Anziani, amici di strada e bambini in vacanza

Asolo 2014 3Un variopinto spicchio di mondo fatto di bambini dei quartieri popolari, di giovani italiani e stranieri, di senza fissa dimora e di anziani soli degli istituti si è ritrovato la settimana scorsa ad Asolo (TV) per una vacanza organizzata da noi Giovani per la Pace di diverse città venete. Si tratta di un appuntamento ormai tradizionale che da quattro anni ci vede riuniti insieme ai poveri che ogni settimana andiamo a visitare. È la vacanza di una famiglia atipica, ma festosa, che scopre la gioia di vivere insieme fra diversi e che cerca di combattere quella «cultura dello scarto» di cui tanto spesso parla Papa Francesco.
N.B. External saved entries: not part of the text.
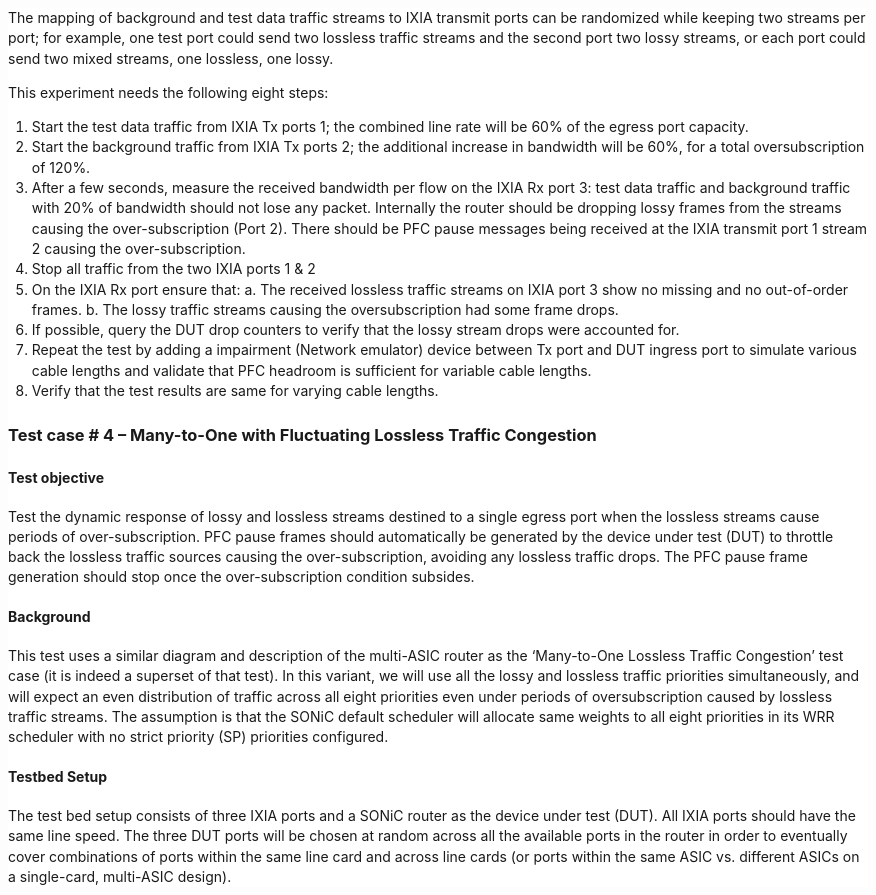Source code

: The mapping of background and test data traffic streams to IXIA transmit ports can be randomized while keeping two streams per port; for example, one test port could send two lossless traffic streams and the second port two lossy streams, or each port could send two mixed streams, one lossless, one lossy.
 
This experiment needs the following eight steps:
1. Start the test data traffic from IXIA Tx ports 1; the combined line rate will be 60% of the egress port capacity. 
2. Start the background traffic from IXIA Tx ports 2; the additional increase in bandwidth will be 60%, for a total oversubscription of 120%.
3. After a few seconds, measure the received bandwidth per flow on the IXIA Rx port 3: test data traffic and background traffic with 20% of bandwidth should not lose any packet. Internally the router should be dropping lossy frames from the streams causing the over-subscription (Port 2). There should be PFC pause messages being received at the IXIA transmit port 1 stream 2 causing the over-subscription.
4.	Stop all traffic from the two IXIA ports 1 & 2
5.	On the IXIA Rx port ensure that:
a.	The received lossless traffic streams on IXIA port 3 show no missing and no out-of-order frames.
b.	The lossy traffic streams causing the oversubscription had some frame drops.
6.	If possible, query the DUT drop counters to verify that the lossy stream drops were accounted for.
7.	Repeat the test by adding a impairment (Network emulator) device between Tx port and DUT ingress port to simulate various cable lengths and validate that PFC headroom is sufficient for variable cable lengths.
8.	Verify that the test results are same for varying cable lengths.



### Test case # 4 – Many-to-One with Fluctuating Lossless Traffic Congestion
#### Test objective
Test the dynamic response of lossy and lossless streams destined to a single egress port when the lossless streams cause periods of over-subscription. 
PFC pause frames should automatically be generated by the device under test (DUT) to throttle back the lossless traffic sources causing the over-subscription, avoiding any lossless traffic drops. The PFC pause frame generation should stop once the over-subscription condition subsides.

#### Background
This test uses a similar diagram and description of the multi-ASIC router as the ‘Many-to-One Lossless Traffic Congestion’ test case (it is indeed a superset of that test).
In this variant, we will use all the lossy and lossless traffic priorities simultaneously, and will expect an even distribution of traffic across all eight priorities even under periods of oversubscription caused by lossless traffic streams. The assumption is that the SONiC default scheduler will allocate same weights to all eight priorities in its WRR scheduler with no strict priority (SP) priorities configured.

#### Testbed Setup

The test bed setup consists of three IXIA ports and a SONiC router as the device under test (DUT). All IXIA ports should have the same line speed.  The three DUT ports will be chosen at random across all the available ports in the router in order to eventually cover combinations of ports within the same line card and across line cards (or ports within the same ASIC vs. different ASICs on a single-card, multi-ASIC design).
Da alcuni anni andiamo a trovare gli anziani in istituto e lì ci siamo resi conto cosa voglia dire essere «scartati»: niente visite, nessuno che ti chiami per nome, vivere in un luogo separato dal resto della città, senza attese, senza futuro. Gli anziani che abbiamo portato in vacanza sono rinati. Penso a Cesarina, anziana divenuta cieca a 86 anni, che si è tanto divertita ad ascoltare le storie d’amore che le raccontavamo durante il giorno; ad Italo e Saverio, amici fraterni, che passavano le giornate seduti su una panchina ad ammirare i colli asolani; a Giovanni, anziano in sedia a rotelle con la passione per le poesie, che ci ha dilettato con le sue nuove creazioni; a Luciano, anziano di Treviso, che nei giorni precedenti la partenza ha procurato i premi per una fantastica lotteria.

È stato molto bello anche l’arrivo, negli ultimi tre giorni, degli amici di strada: di Angelo, che vive da qualche mese in un camper e che ha molto apprezzato le visite al museo del Canova e al ponte di Bassano; di Aldo, provato da una vita dura e da tanti anni passati a dormire in strada, che ha avuto parole e gesti di grande dolcezza verso gli anziani. Infine è stata commovente la presenza dei bambini, che come tanti nipotini, hanno ricolmato di gioia i più vecchi, mostrando curiosità per le loro storie, portando a tavola i piatti pronti per loro, aiutandoli a sparecchiare.

Quello che abbiamo visto in questi giorni è stato il mondo così come dovrebbe essere: senza muri di divisione, di disprezzo, di indifferenza. Chi avrebbe detto che anziani e senza fissa dimora potessero pranzare allo stesso tavolo?! O che giovani e anziani – due mondi così distanti – potessero fondersi in quella che non potremmo definire in altro modo che una famiglia?! Noi crediamo che questo sia il miracolo dell’amicizia e – per noi cristiani – del Vangelo! Abbiamo visto tante rinascite, tanti occhi lucidi per la commozione e per lo stupore, come quelli di Italo, che alla fine della vacanza ha detto: «Come avrei potuto pensare di vivere a 94 anni una settimana così?!».

Vogliamo impegnarci, giorno dopo giorno, a costruire una società del vivere insieme in tutte le nostre città, ancora segnate da tante divisioni. Come ha detto Papa Francesco durante la visita alla Comunità, i poveri, gli «scartati», sono la «pietra angolare» su cui costruire una società più giusta. Noi vogliamo ripartire proprio da loro!